RECORDS:

Content starts

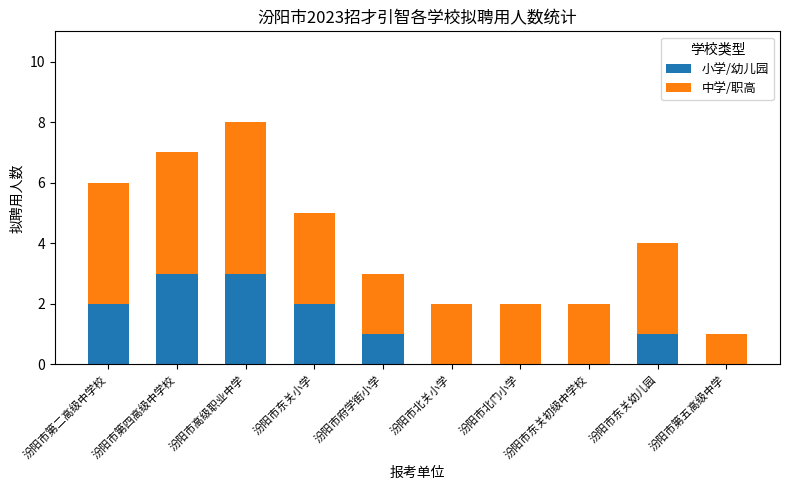

How many distinct data groups are displayed?

2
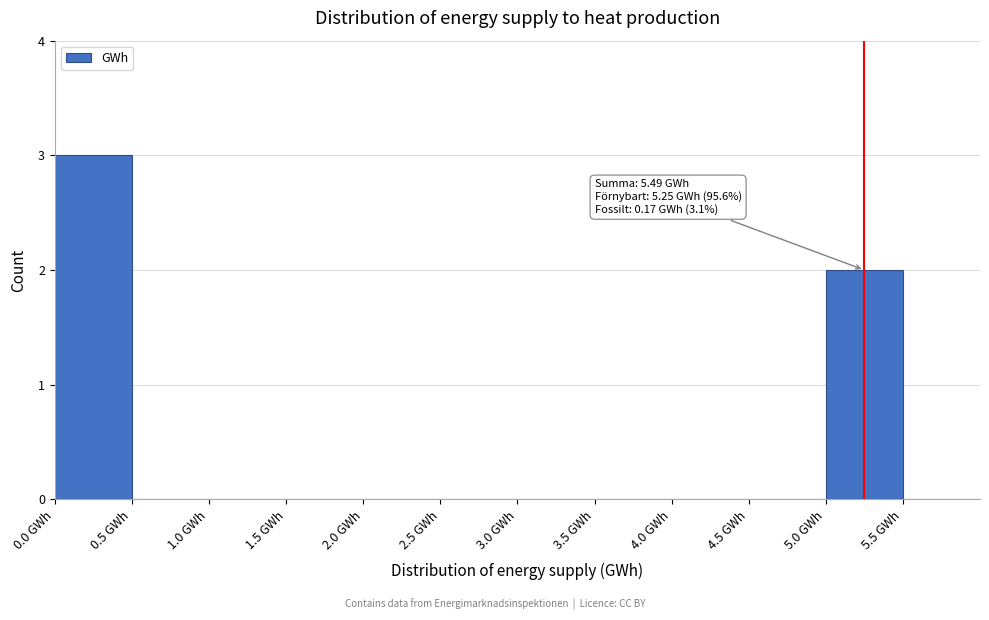

Which range on the x-axis has the tallest bar?

0.0 to 0.5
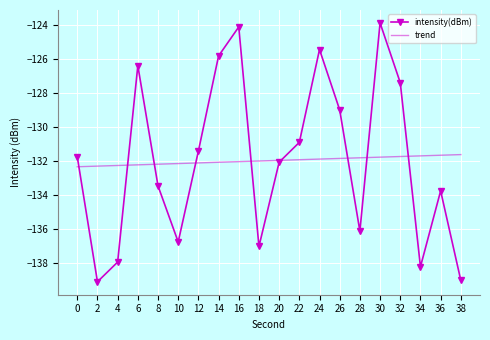

At which category is the sum across all series the highest?

30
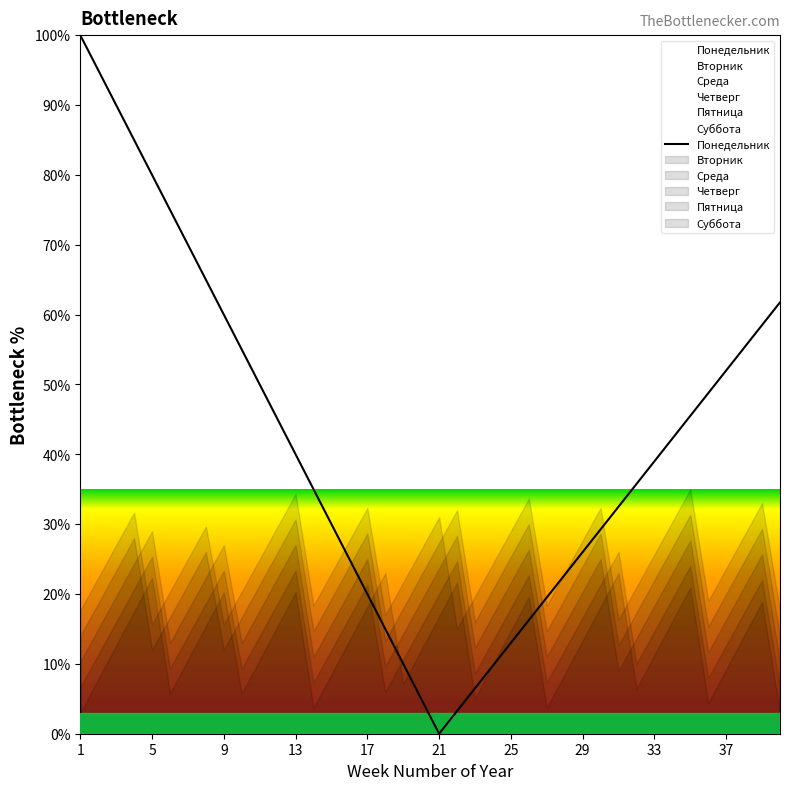

What is the value of the 37th point from the left?

52.0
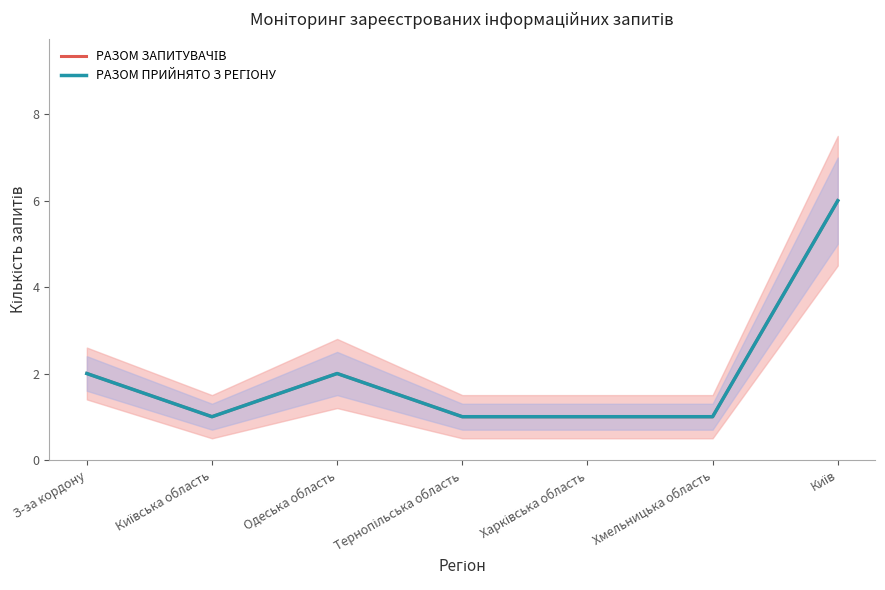

Between Харківська область and Київ, which series saw the biggest shift?

РАЗОМ ЗАПИТУВАЧІВ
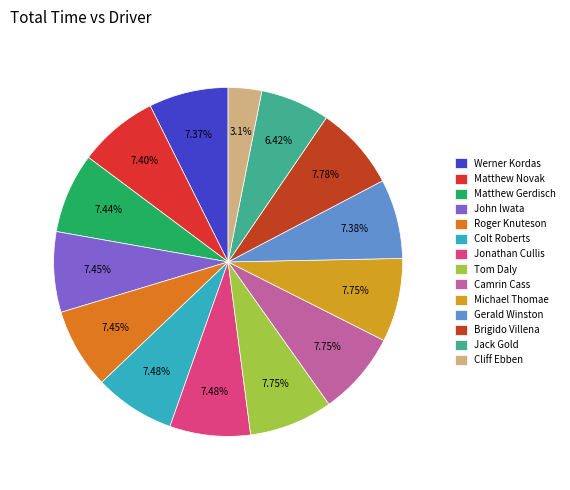

Approximately how many times larger is the value at Gerald Winston compared to Brigido Villena?

0.9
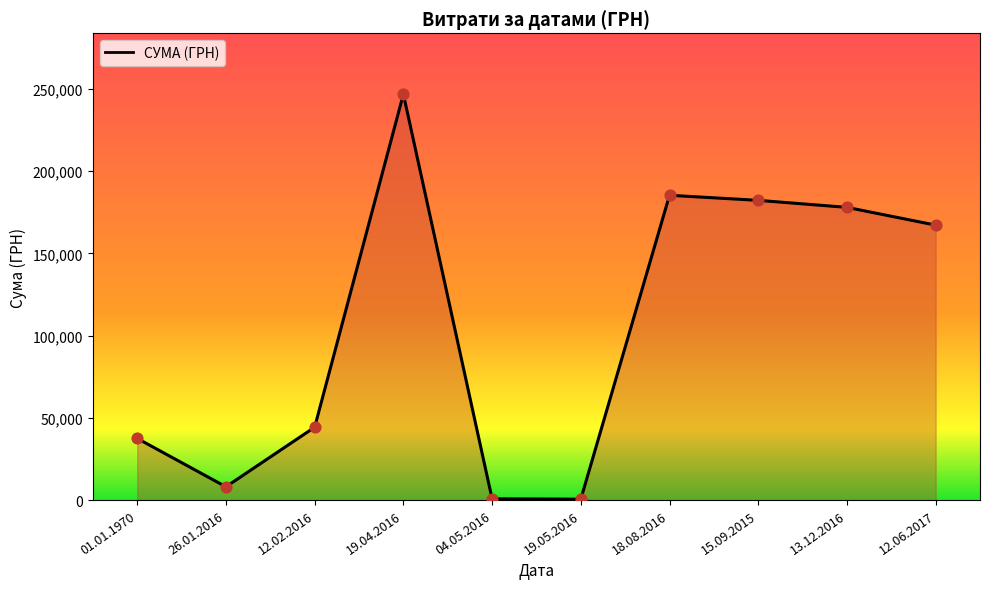

Which has a higher value, 12.02.2016 or 15.09.2015?

15.09.2015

Content ends

PROBLEM REQUIREMENTS:
Rewrite all of the material with "value" swapped for "amount" wherever it occurs, leaving everything else unchanged. Omit the pictures.

EXERCISE ANSWER:
How many distinct data groups are displayed?

2

Which range on the x-axis has the tallest bar?

0.0 to 0.5

At which category is the sum across all series the highest?

30

What is the amount of the 37th point from the left?

52.0

Between Харківська область and Київ, which series saw the biggest shift?

РАЗОМ ЗАПИТУВАЧІВ

Approximately how many times larger is the amount at Gerald Winston compared to Brigido Villena?

0.9

Which has a higher amount, 12.02.2016 or 15.09.2015?

15.09.2015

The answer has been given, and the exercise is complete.